Eye For Film >> Movies >> Minotaur (2026) Film Review
Minotaur
Reviewed by: Edin Custo
It is impossible to engage with Andrey Zvyagintsev’s newest feature Minotaur without encountering the man behind the camera through the lens of his personal tribulations and circumstances. It is his first film in nine years, and therefore his first since Russia’s invasion of Ukraine. It was made in exile from Russia and arrives at Cannes with the symbolic significance of a major Russian anti-war film, not to mention the reputation he built with Leviathan and Loveless. But this blurring of artist and artwork creates a halo effect around Minotaur, one that can make the film seem deeper than it ultimately is.
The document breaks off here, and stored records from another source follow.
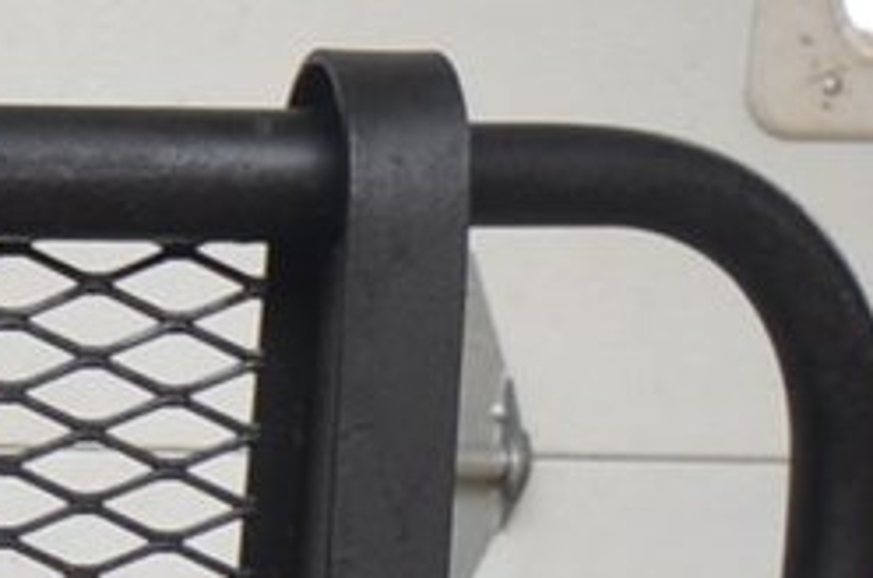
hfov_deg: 9.2
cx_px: -975
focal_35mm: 207
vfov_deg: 6.5
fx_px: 5007
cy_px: 1041
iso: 400
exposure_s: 1/60
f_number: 4.5
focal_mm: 20
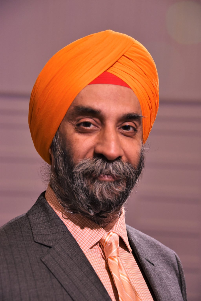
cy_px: 150
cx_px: 100
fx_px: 753
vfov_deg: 22.6
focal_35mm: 90
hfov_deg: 15.2
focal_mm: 90
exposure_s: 1/50
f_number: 5.3
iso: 1600
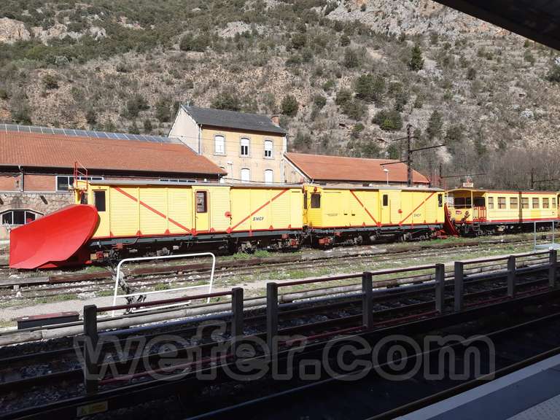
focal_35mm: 26
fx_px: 421
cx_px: 280
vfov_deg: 53.1
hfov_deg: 67.3
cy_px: 210
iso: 40
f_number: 1.7
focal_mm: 3.92
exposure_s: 1/1754
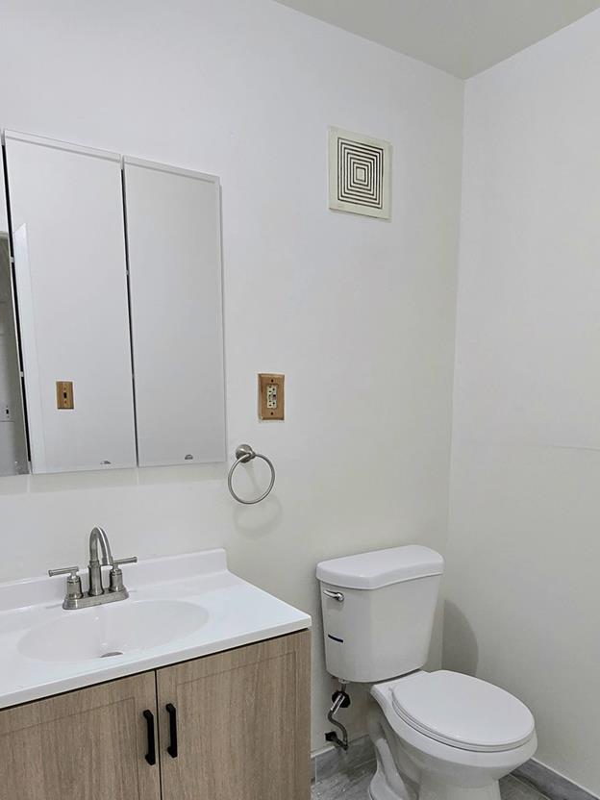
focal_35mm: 24
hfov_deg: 56.8
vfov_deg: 69.9
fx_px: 555
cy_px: 523
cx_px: 308
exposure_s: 1/60.2
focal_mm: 2.2
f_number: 2.2
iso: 200
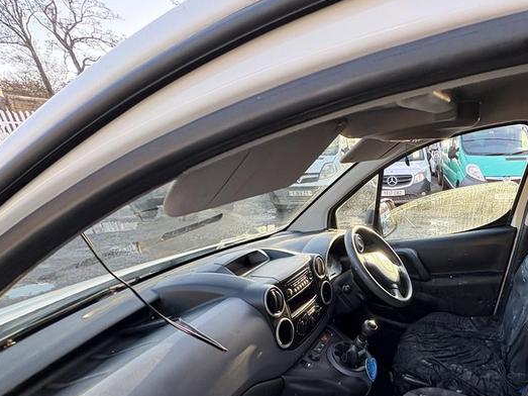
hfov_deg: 64.4
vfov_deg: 54.1
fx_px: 366
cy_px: 298
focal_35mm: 24
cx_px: 432
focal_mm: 2.22
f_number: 2.2
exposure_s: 1/107
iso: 125
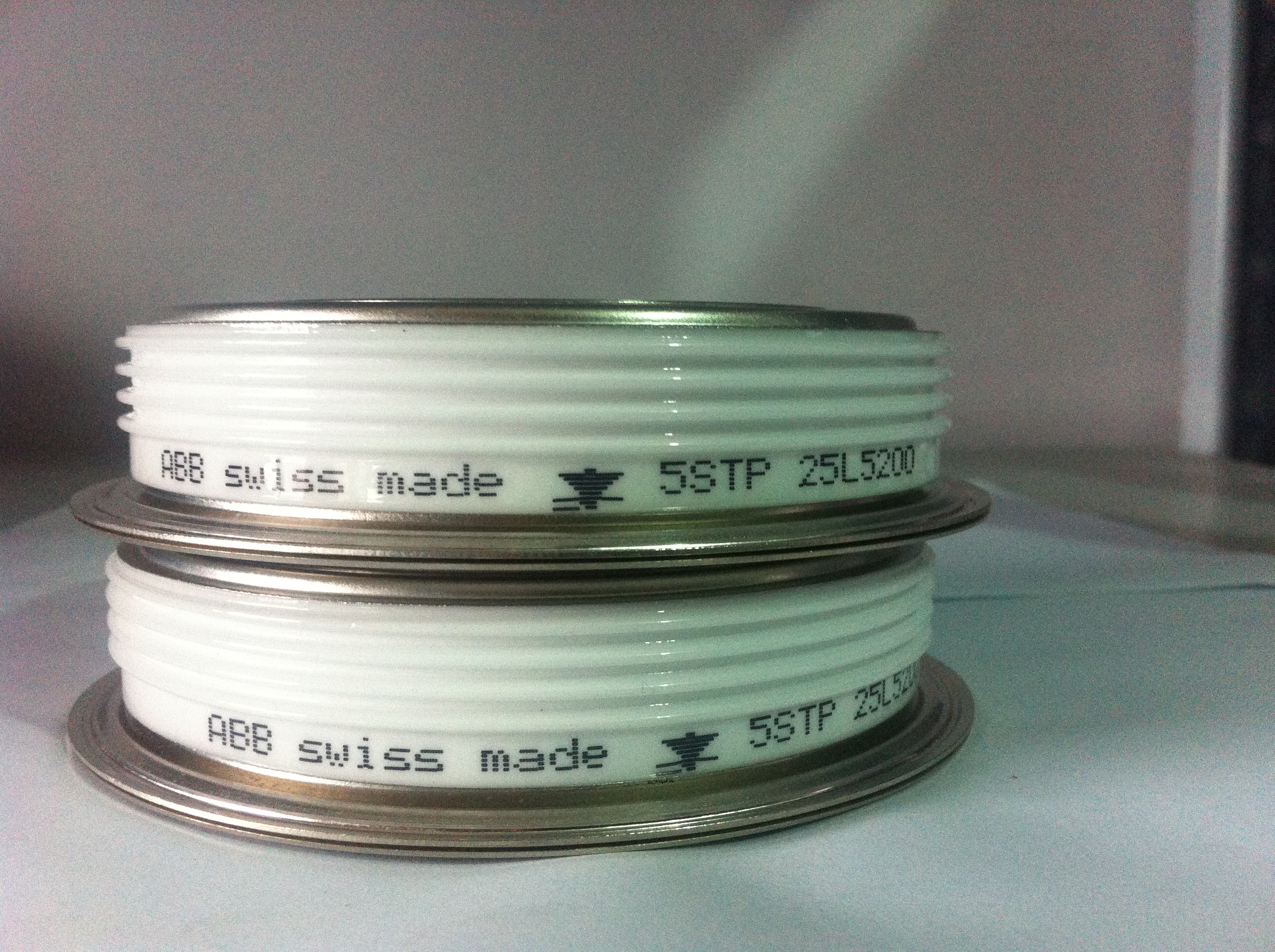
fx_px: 1287
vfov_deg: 40.6
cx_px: 638
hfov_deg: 52.7
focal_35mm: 35
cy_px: 476
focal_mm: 3.85
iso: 250
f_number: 2.8
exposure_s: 1/15
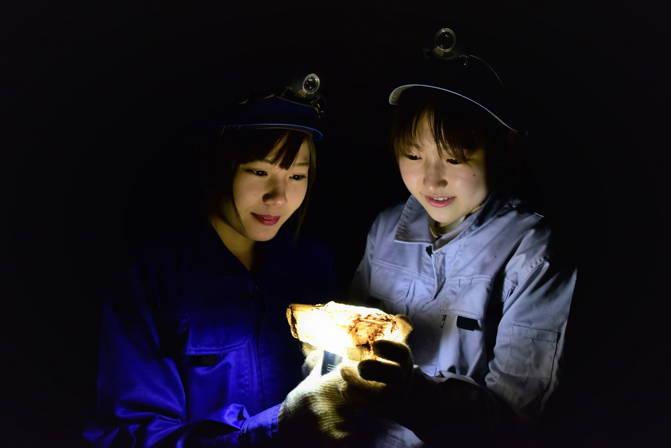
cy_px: 224
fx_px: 559
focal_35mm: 30
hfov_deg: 61.9
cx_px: 336
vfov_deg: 43.6
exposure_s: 1/30
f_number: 4
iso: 1250
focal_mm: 30
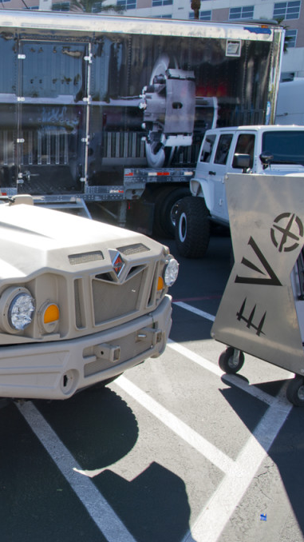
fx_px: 545
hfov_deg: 27.1
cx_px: -71
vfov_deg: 52.8
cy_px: 271
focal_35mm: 38
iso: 200
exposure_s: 1/250
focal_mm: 24
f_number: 8
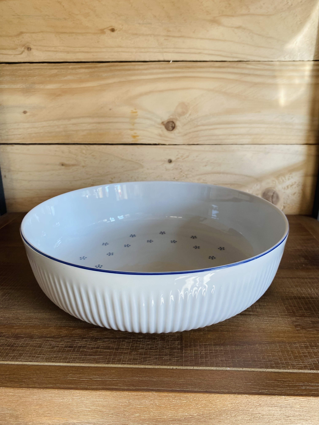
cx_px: 160
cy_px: 212
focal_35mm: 26
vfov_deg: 67.3
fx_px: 319
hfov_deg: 53.1
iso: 100
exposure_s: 1/121
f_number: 1.8
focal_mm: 4.25
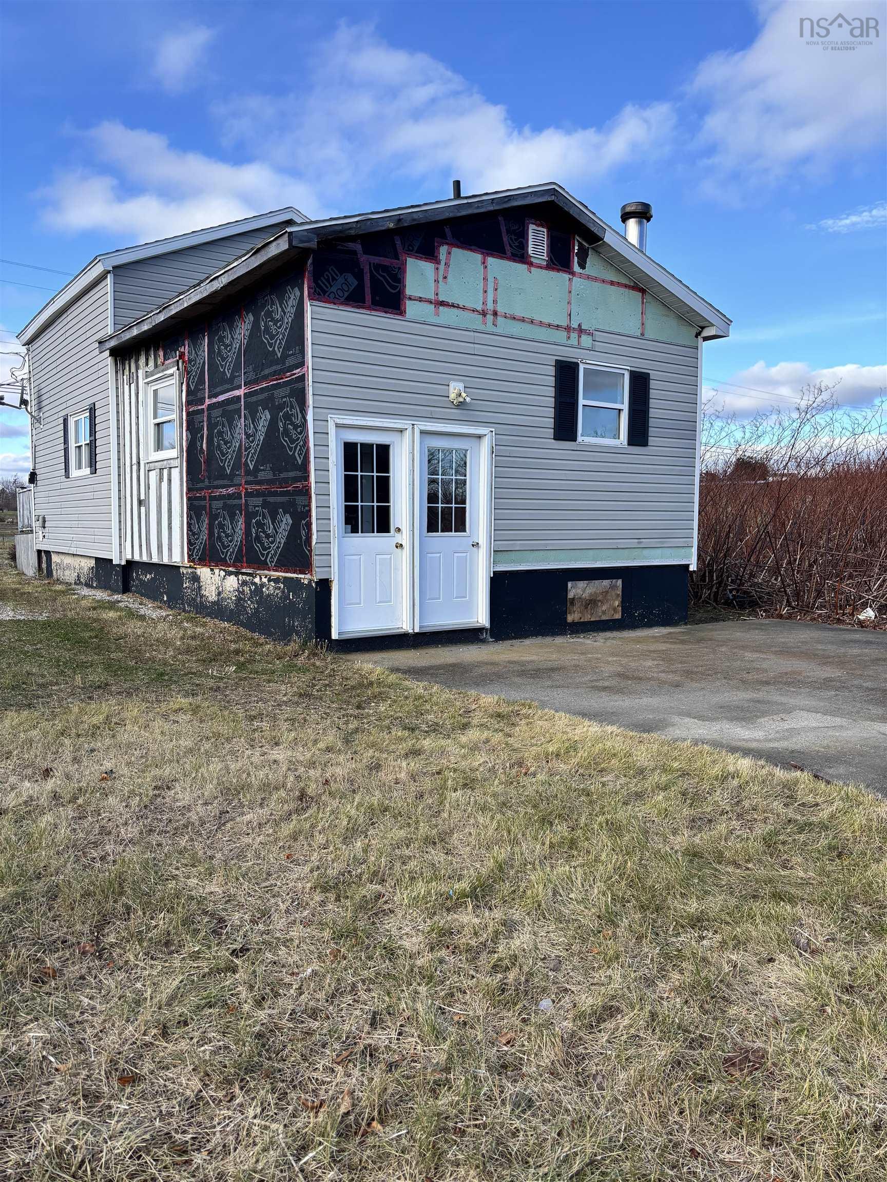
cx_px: 444
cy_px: 591
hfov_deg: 53.1
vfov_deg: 67.3
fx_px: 888
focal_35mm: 26
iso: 50
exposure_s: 1/1279
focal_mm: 5.96
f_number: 1.6
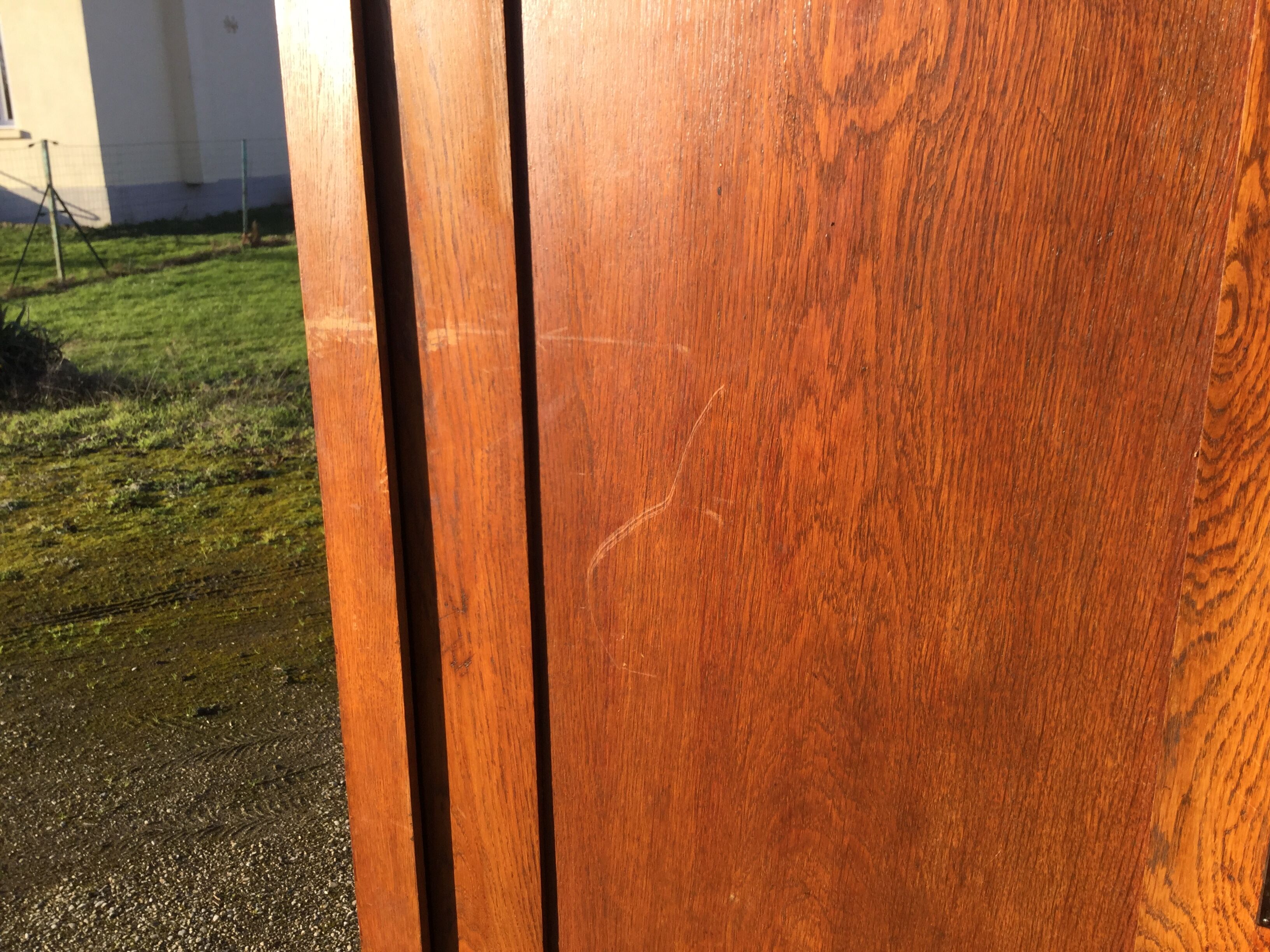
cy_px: 476
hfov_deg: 58.4
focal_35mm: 31
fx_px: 1137
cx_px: 635
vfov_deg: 45.4
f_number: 2.4
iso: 25
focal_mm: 3.3
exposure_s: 1/418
The Cannes Grand Prix winner follows a provincial Russian oligarch Gleb (Dmitriy Mazurov), who at the outset appears to have it all: a beautiful wife, Galina (Iris Lebedeva), a pre-teen son (Boris Kudrin) whom he teaches how to stand up to bullies with an unusual level of sincerity, and a thriving company. But the image begins to shatter when he discovers his wife’s infidelity. At the same time, he faces pressure from the Russian government to provide a list of non-essential personnel from his company, men he can stomach sacrificing to Russia’s brutal war without disrupting his own business. One cannot help but think of Minotaur as something like an anti-Schindler’s List.
At heart, Minotaur remains surprisingly close to the mechanics of Claude Chabrol’s erotic thriller The Unfaithful Wife (La Femme Infidele), transposed into contemporary Russia and furnished with the political realities of wartime mobilisation. Inspired by Chabrol’s film rather than simply remaking it, Zvyagintsev uses the framework of marital betrayal to explore broader questions of power, complicity and self-preservation. As Gleb’s personal crisis deepens, his private actions become increasingly entangled with the moral compromises demanded by the wartime state, linking domestic drama to political allegory in ways that are often intriguing, if not especially surprising.
Zvyagintsev handles this material with his familiar control: psychological realism, cold visual restraint and an aversion to overt flourish. Once, that aesthetic carried a particular severity. Today, after years of prestige television drawing from the same vocabulary of desaturated overcast moods and minimalist solemnity, it no longer feels quite as distinctive. The film is never careless, but neither does its restraint always deepen the material. Too often, it dignifies what is, at the level of plot, a fairly conventional neo-noir.
Its political significance far exceeds its dramatic invention. In Greek mythology, the Minotaur was a half-man, half-bull creature confined within a labyrinth and sustained through the sacrifice of Athenian youths. Zvyagintsev’s allegory is clear enough: Gleb becomes a modern Russian Minotaur, sustaining his position through a series of human sacrifices. The men he places on the draft list are expendable. His wife's lover is expendable. Even the head of security who helps conceal his crimes ultimately becomes expendable. Everyone around him is reduced to a resource that can be redirected, sacrificed, or erased.
That is a strong metaphor, but it is also one the film keeps proving rather than complicating. Once Gleb’s logic of self-preservation is established, each new development confirms the same thesis: oligarchic power corrodes the private soul just as the state corrodes public life. The two strands of the film, marital betrayal and wartime mobilisation, do eventually weave toward a respectable ending, but Minotaur never fully escapes the gravity of its own conventionality.
The tragedy of Minotaur is that its central metaphor proves more compelling than the drama built around it. Like the creature of Greek myth, Gleb devours those who enter his orbit. Unlike the Minotaur, however, he is not trapped inside the labyrinth. He owns it.